Ryan Reynolds Calls Out Disney Classics That Should Be Rated R After 'Deadpool' Joins Disney+
Jamie McCarthy/Getty Images

Disney+ recently announced it will be bringing a handful of R-rated movies to its US platform for the first time, a surprising move for a family-friendly streamer.

But the move seems less surprising when you think about how there was once a time when having your entire childhood destroyed by Disney movies like Bambi was a rite of passage!


Among those old enough to remember the devastation of sitting in a darkened movie theater while an animated baby deer's mom get her brains blown out by a hunter is actor Ryan Reynolds, whose own Deadpool and Logan are among the R-rated films coming to the streamer.

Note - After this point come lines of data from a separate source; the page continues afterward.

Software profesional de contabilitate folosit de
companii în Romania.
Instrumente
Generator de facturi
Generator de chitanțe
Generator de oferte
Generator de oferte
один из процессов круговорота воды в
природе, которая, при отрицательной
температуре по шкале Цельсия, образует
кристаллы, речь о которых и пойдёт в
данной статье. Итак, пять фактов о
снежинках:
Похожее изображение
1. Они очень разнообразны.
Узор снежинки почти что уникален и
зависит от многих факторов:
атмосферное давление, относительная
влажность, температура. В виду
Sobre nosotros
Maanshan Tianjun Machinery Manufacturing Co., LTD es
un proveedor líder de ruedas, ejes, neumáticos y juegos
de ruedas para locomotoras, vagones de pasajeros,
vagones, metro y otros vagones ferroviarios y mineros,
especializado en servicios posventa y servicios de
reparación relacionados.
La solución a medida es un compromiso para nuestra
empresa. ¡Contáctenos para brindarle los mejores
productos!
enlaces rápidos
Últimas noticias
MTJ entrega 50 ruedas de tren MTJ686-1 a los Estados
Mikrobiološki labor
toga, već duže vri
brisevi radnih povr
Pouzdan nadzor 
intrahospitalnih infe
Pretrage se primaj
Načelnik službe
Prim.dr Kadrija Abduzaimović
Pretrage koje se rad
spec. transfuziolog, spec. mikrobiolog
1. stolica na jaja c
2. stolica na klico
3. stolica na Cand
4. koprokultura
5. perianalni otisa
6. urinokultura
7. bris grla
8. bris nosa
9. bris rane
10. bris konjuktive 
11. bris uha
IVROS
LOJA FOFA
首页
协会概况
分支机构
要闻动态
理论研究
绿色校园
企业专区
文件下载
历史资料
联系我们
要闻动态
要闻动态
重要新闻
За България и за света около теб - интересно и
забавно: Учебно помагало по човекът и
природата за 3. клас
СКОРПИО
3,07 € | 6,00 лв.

He's proposing a whole raft of Disney classics be retroactively rated R, Bambi among them--and it's pretty hard to argue with his choices!

Reynolds announced his new initiative with a handful of Photoshopped film-rating announcements that are hilariously dead-on. See them below.

Along with the images, Reynolds wrote:

"We’re supposed to announce Logan and Deadpool will soon be the first R-rated movies on Disney+."
"But we all know some Disney movies should already be rated R for irreversible trauma."

Reynolds singled out Snow White, Old Yeller, The Lion King, and the aforementioned ne plus ultra of childhood traumas, Bambi as the Disney flicks that need a new rating.

Bambi, of course, is called out for its “cold-blooded killing of an innocent deer mom, that will cause life-long trauma," while Reynolds knocked Snow White for "breaking and entering" and "borderline polyandry," along with worker abuses inherent to the mining industry in which the dwarves worked. If the dwarves ever gain class consciousness Snow White is dunzo!

Meanwhile Old Yeller got dinged for "ugly-crying inducing straight-up murder of Old Yeller," which should frankly be the logline of that movie.

And Lion King? Sure, it's a moving film about friendship and family ties--until you remember that some of the family ties in question are of the "very possibly half-sibling lovin’, or at least kissing cousins" type, as Reynolds put it.

People on Twitter loved Reynolds' proposal--apart from having their Disney-related childhood trauma triggered, of course.






And lots of people had some addendums for Reynolds' list of soul-destroying Disney content.




We'd add a few of our own but we're still recovering from the horrifying experience of watching Pinocchio turn into the world's most uncanny-valley donkey.